Questions open the mind, statements keep it closed
I always had an opinion. You could ask me about anything, and I’ll give you a statement of what I thought about it, even if I had zero knowledge about it. I was experiencing firsthand how “statements keep your mind closed.”
During a session with one of my mentors, he said, “questions open the mind, statements keep it closed.” and this hit really close to home. In that split second, I had a thousand thoughts race through my mind. I was the epitome of making statements and having opinions, so was my mind closed? I thought to myself, “No, I’m a very open minded person,” but then I thought, “Isn’t this exactly what a closed minded person would say?”

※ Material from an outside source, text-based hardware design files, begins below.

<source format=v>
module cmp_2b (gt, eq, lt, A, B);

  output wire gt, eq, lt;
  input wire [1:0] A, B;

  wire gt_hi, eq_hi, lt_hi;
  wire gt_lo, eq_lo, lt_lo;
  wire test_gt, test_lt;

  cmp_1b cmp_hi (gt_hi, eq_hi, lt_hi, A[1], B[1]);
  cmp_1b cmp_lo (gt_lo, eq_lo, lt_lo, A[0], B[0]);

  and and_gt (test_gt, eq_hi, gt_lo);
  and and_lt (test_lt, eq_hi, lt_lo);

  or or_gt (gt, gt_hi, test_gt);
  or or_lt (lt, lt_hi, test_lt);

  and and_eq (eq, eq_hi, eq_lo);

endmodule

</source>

For the next few weeks, I consciously started not to make statements and rather change my statements to frame them as questions, and I started asking questions whenever and wherever I could. What did I notice? It didn’t take me long to realize how closed-minded I was. My habit of making statements had closed my mind off to new ideas, different viewpoints, and healthy discussions. When I made a statement, my mind stopped accepting new ideas and was adamant about proving what I stated was, in fact, accurate, even if it wasn’t.

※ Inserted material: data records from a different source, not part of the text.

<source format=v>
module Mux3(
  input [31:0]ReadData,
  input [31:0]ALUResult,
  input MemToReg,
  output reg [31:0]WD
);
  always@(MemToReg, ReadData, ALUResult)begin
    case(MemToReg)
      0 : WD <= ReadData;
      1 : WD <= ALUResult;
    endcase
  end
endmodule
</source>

I still struggle with this, but now I make a conscious effort always to ask more questions than I make statements. Questions have allowed me to learn so much more and make deeper relationships as questions allow you to show respect to the other person for the skills you are trying to learn from her rather than impose your viewpoint. Questions also give you the freedom to show vulnerabilities. It’s fine if you don’t know something, ask. This brings me to why I feel I used to make statements; I was afraid. I was afraid of what people will think if I say, I don’t know this, or ask questions rather than making statements. I was afraid of showing my vulnerabilities, and I was afraid of letting people in on my secret “that I don’t know everything.”
Building the habit of asking questions freed me. I started becoming more comfortable with the thought of people knowing I don’t know everything because that removed tremendous stress from my mind of acting to know everything and having an opinion on everything. I started taking criticism better, and I started learning a lot more in the process as people are more open to speaking their minds and viewpoints when asked questions rather than when they feel it’s a debate.
So a simple rule I have for myself is (which is attributed to Robert Kiyosaki, but don’t fact check me on this, as I haven’t actually verified it):
A question opens the mind, a statement keeps it closed.